People eat gluten-free for a number of reasons ranging from serious health conditions like Celiac disease to gluten intolerance to severe allergies to personal preference. No matter why, it’s becoming more and more popular for individuals and families to cut gluten out of their diet. However, gluten-free does not necessarily mean healthy. It’s a challenge to completely avoid gluten since so many products contain at least trace amounts, making it difficult to eat gluten-free and eat well. But it is possible! Here are 9 tips to help you learn how to eat gluten-free the right way.
1. Do your homework on products. Did you know current FDA standards will call a food “gluten-free” even if it still has up to 20 parts per million of gluten in it? While this isn’t a ton of gluten, for those with Celiac or a severe allergy, that little bit makes a huge difference in how they feel after eating a food. The lesson learned is to not trust a “certified gluten-free” stamp, but rather to investigate for yourself whether that food’s claim of being gluten-free is reputable.
2. Be aware of the sneaky places you might find gluten. Even if a food seems like it should be gluten-free, it might not be. While seeing “wheat” on an ingredient list is a dead giveaway, there are many other ingredients that might contain gluten, depending on how they are made: baking powder, emulsifiers, spices, vegetable gum, and various food stabilizers can all contain gluten. If you need to avoid even a speck of gluten in your food, go back to tip #1 and do your homework. Bonus tip: beauty products are another sneaky place gluten can pop up. If your skin issues aren’t clearing up even while you’re eating strictly gluten-free, your cosmetics and toiletries might be to blame!
3. Stick with it long enough to see results. To be completely honest, when you first go gluten-free, you could spend a period of time feeling significantly worse than you did when you ate anything and everything you wanted. This is completely normal. In fact, believe it or not, certain components of gluten are literally as addictive as morphine to the body. You shouldn’t be surprised at seeing withdrawal-like symptoms at first! It can take up to 6 months before your new gluten-free lifestyle feels normal.
4. Work on rebuilding your gut. A gluten allergy or intolerance – especially in the case of Celiac – can really do damage to your digestive tract. The ultimate affect is your body stops absorbing nutrition very well, causing malnutrition. Once you’ve figured out you need to eat gluten-free, it’s important you focus on allowing your gut to heal and proactively feeding your body nutrient-dense foods.
5. Go grain-free for a while. While not all grains contain gluten, if you have an allergy or sensitivity to gluten that does compromise your gut, any grain – with or without gluten – can make things worse and aggravate your sensitive digestive tract. You might not need to permanently live that way, but at first, going strictly grain-free can give your gut time to heal.

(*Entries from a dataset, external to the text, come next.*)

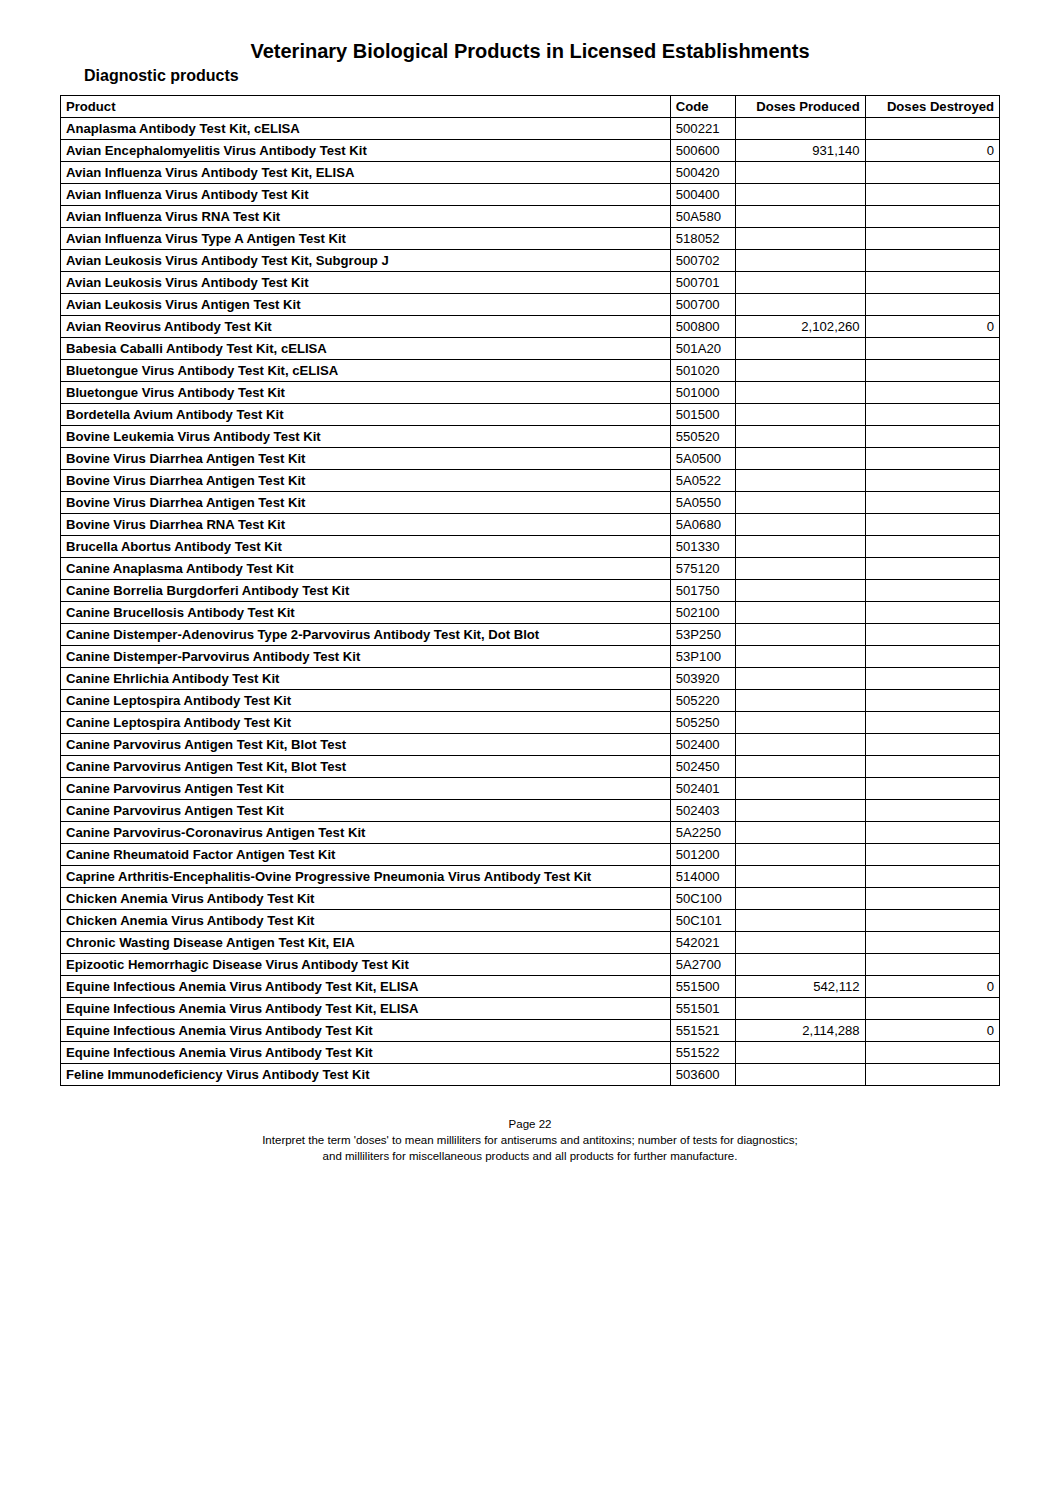Veterinary Biological Products in Licensed Establishments
Diagnostic products
| Product | Code | Doses Produced | Doses Destroyed |
| --- | --- | --- | --- |
| Anaplasma Antibody Test Kit, cELISA | 500221 | | |
| Avian Encephalomyelitis Virus Antibody Test Kit | 500600 | 931,140 | 0 |
| Avian Influenza Virus Antibody Test Kit, ELISA | 500420 | | |
| Avian Influenza Virus Antibody Test Kit | 500400 | | |
| Avian Influenza Virus RNA Test Kit | 50A580 | | |
| Avian Influenza Virus Type A Antigen Test Kit | 518052 | | |
| Avian Leukosis Virus Antibody Test Kit, Subgroup J | 500702 | | |
| Avian Leukosis Virus Antibody Test Kit | 500701 | | |
| Avian Leukosis Virus Antigen Test Kit | 500700 | | |
| Avian Reovirus Antibody Test Kit | 500800 | 2,102,260 | 0 |
| Babesia Caballi Antibody Test Kit, cELISA | 501A20 | | |
| Bluetongue Virus Antibody Test Kit, cELISA | 501020 | | |
| Bluetongue Virus Antibody Test Kit | 501000 | | |
| Bordetella Avium Antibody Test Kit | 501500 | | |
| Bovine Leukemia Virus Antibody Test Kit | 550520 | | |
| Bovine Virus Diarrhea Antigen Test Kit | 5A0500 | | |
| Bovine Virus Diarrhea Antigen Test Kit | 5A0522 | | |
| Bovine Virus Diarrhea Antigen Test Kit | 5A0550 | | |
| Bovine Virus Diarrhea RNA Test Kit | 5A0680 | | |
| Brucella Abortus Antibody Test Kit | 501330 | | |
| Canine Anaplasma Antibody Test Kit | 575120 | | |
| Canine Borrelia Burgdorferi Antibody Test Kit | 501750 | | |
| Canine Brucellosis Antibody Test Kit | 502100 | | |
| Canine Distemper-Adenovirus Type 2-Parvovirus Antibody Test Kit, Dot Blot | 53P250 | | |
| Canine Distemper-Parvovirus Antibody Test Kit | 53P100 | | |
| Canine Ehrlichia Antibody Test Kit | 503920 | | |
| Canine Leptospira Antibody Test Kit | 505220 | | |
| Canine Leptospira Antibody Test Kit | 505250 | | |
| Canine Parvovirus Antigen Test Kit, Blot Test | 502400 | | |
| Canine Parvovirus Antigen Test Kit, Blot Test | 502450 | | |
| Canine Parvovirus Antigen Test Kit | 502401 | | |
| Canine Parvovirus Antigen Test Kit | 502403 | | |
| Canine Parvovirus-Coronavirus Antigen Test Kit | 5A2250 | | |
| Canine Rheumatoid Factor Antigen Test Kit | 501200 | | |
| Caprine Arthritis-Encephalitis-Ovine Progressive Pneumonia Virus Antibody Test Kit | 514000 | | |
| Chicken Anemia Virus Antibody Test Kit | 50C100 | | |
| Chicken Anemia Virus Antibody Test Kit | 50C101 | | |
| Chronic Wasting Disease Antigen Test Kit, EIA | 542021 | | |
| Epizootic Hemorrhagic Disease Virus Antibody Test Kit | 5A2700 | | |
| Equine Infectious Anemia Virus Antibody Test Kit, ELISA | 551500 | 542,112 | 0 |
| Equine Infectious Anemia Virus Antibody Test Kit, ELISA | 551501 | | |
| Equine Infectious Anemia Virus Antibody Test Kit | 551521 | 2,114,288 | 0 |
| Equine Infectious Anemia Virus Antibody Test Kit | 551522 | | |
| Feline Immunodeficiency Virus Antibody Test Kit | 503600 | | |
Page 22
Interpret the term 'doses' to mean milliliters for antiserums and antitoxins; number of tests for diagnostics;
and milliliters for miscellaneous products and all products for further manufacture.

6. Beware of cross-contamination. Even if a food is gluten-free, not every kitchen is equipped with separate pots, pans, knives, toasters, etc. for gluten-free food prep. Before ordering out, clarify with the wait staff whether their kitchen has designated gluten-free zones and make sure your friends and family are aware of the severity of your allergy before accepting a dinner invitation.
7. Avoid packaged food. We’ve already talked about the sneaky places gluten can hide in pre-packaged food. The best way you can avoid contamination is to only eat food you’ve prepared yourself. This might be outside your comfort zone and might require a lot more time in the kitchen than you’re used to, but it ultimately will allow you to make healthier choices all around.

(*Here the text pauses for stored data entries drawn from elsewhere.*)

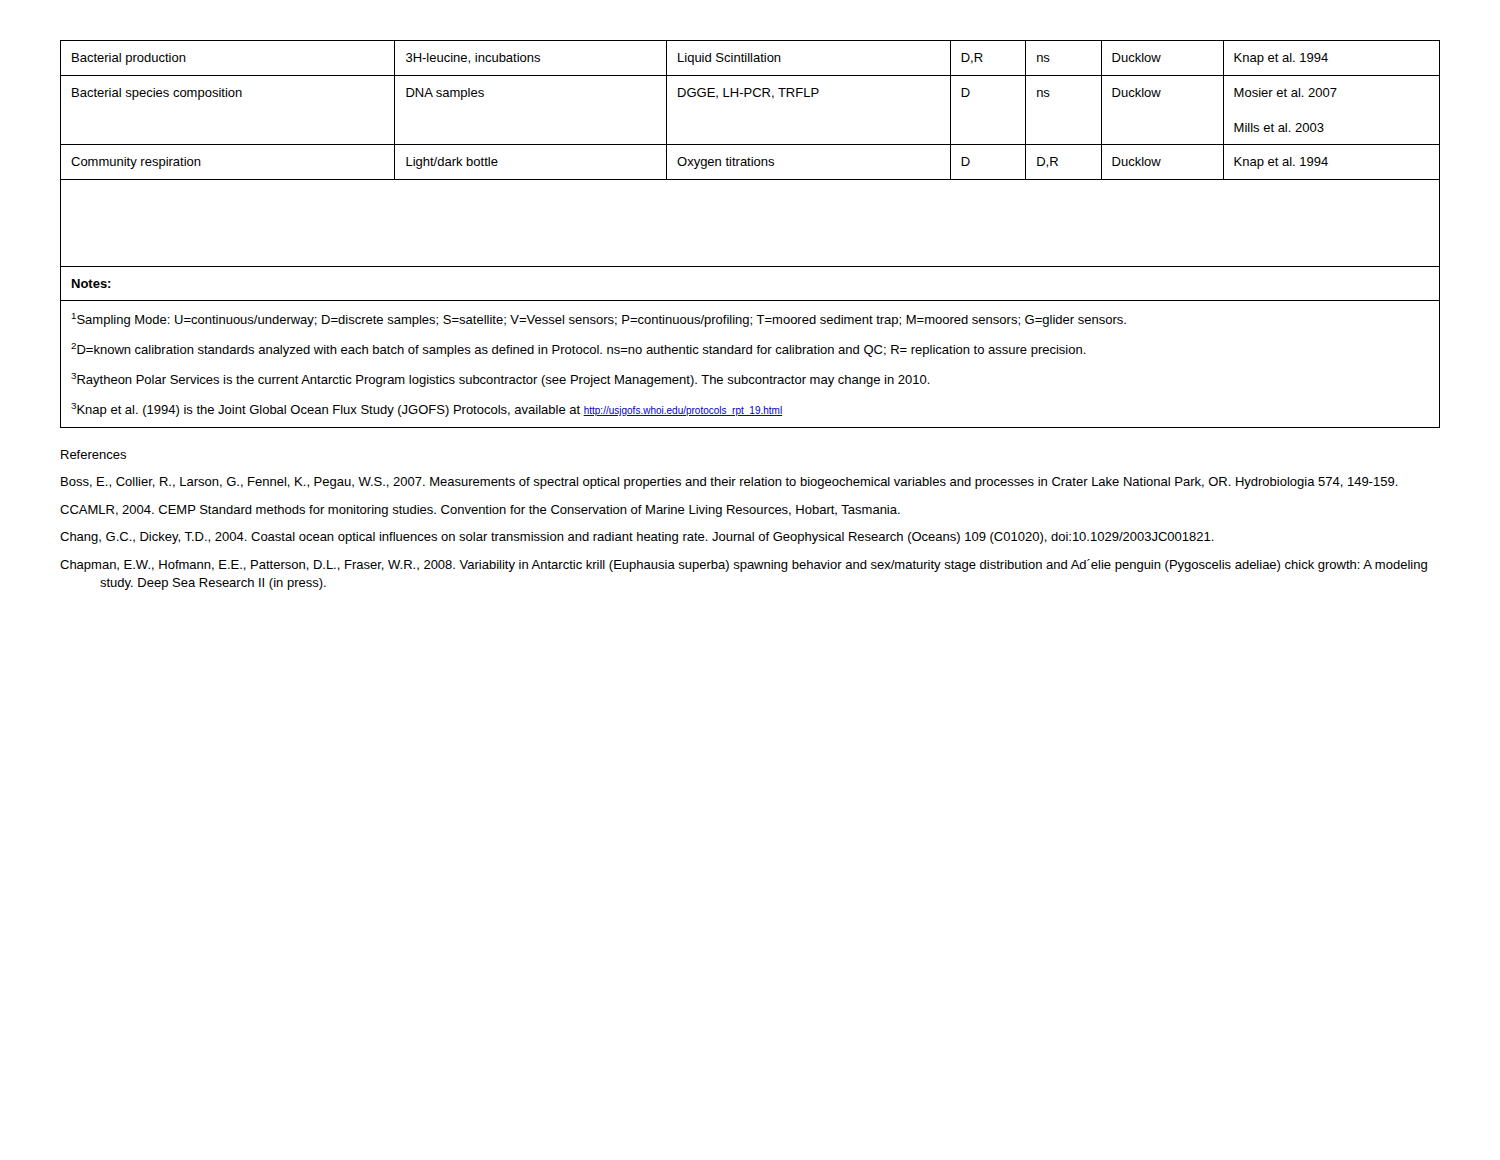| Bacterial production | 3H-leucine, incubations | Liquid Scintillation | D,R | ns | Ducklow | Knap et al. 1994 |
| Bacterial species composition | DNA samples | DGGE, LH-PCR, TRFLP | D | ns | Ducklow | Mosier et al. 2007 Mills et al. 2003 |
| Community respiration | Light/dark bottle | Oxygen titrations | D | D,R | Ducklow | Knap et al. 1994 |
| Notes: |
| 1 Sampling Mode: U=continuous/underway; D=discrete samples; S=satellite; V=Vessel sensors; P=continuous/profiling; T=moored sediment trap; M=moored sensors; G=glider sensors. 2 D=known calibration standards analyzed with each batch of samples as defined in Protocol. ns=no authentic standard for calibration and QC; R= replication to assure precision. 3 Raytheon Polar Services is the current Antarctic Program logistics subcontractor (see Project Management). The subcontractor may change in 2010. 3 Knap et al. (1994) is the Joint Global Ocean Flux Study (JGOFS) Protocols, available at http://usjgofs.whoi.edu/protocols_rpt_19.html |
References
Boss, E., Collier, R., Larson, G., Fennel, K., Pegau, W.S., 2007. Measurements of spectral optical properties and their relation to biogeochemical variables and processes in Crater Lake National Park, OR. Hydrobiologia 574, 149-159.
CCAMLR, 2004. CEMP Standard methods for monitoring studies. Convention for the Conservation of Marine Living Resources, Hobart, Tasmania.
Chang, G.C., Dickey, T.D., 2004. Coastal ocean optical influences on solar transmission and radiant heating rate. Journal of Geophysical Research (Oceans) 109 (C01020), doi:10.1029/2003JC001821.
Chapman, E.W., Hofmann, E.E., Patterson, D.L., Fraser, W.R., 2008. Variability in Antarctic krill (Euphausia superba) spawning behavior and sex/maturity stage distribution and Ad´elie penguin (Pygoscelis adeliae) chick growth: A modeling study. Deep Sea Research II (in press).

8. Get excited about your new menu options. Since you’ll be cooking more than you might have in the past, you might as well embrace it and go all-out learning how to cook new foods you enjoy. Focusing on what you can eat rather than what you can’t is a mental attitude that will make living gluten-free significantly easier.
9. Eat naturally gluten-foods. Yep, that’s right – vegetables, fruits, and meats are all naturally gluten-free. Prepare them simply, and you’ll never have to worry about accidentally getting “glutened.” Plus, you’ll be rebuilding your nutrition from the best sources possible. Learning how to eat gluten-free will require work and effort, but it is becoming more and more approachable as a lifestyle choice. Many restaurants offer gluten-free plates, grocery stores have increased the amount of gluten-free products they carry, and resources abound to help you successfully live and eat a gluten-free life without feeling deprived.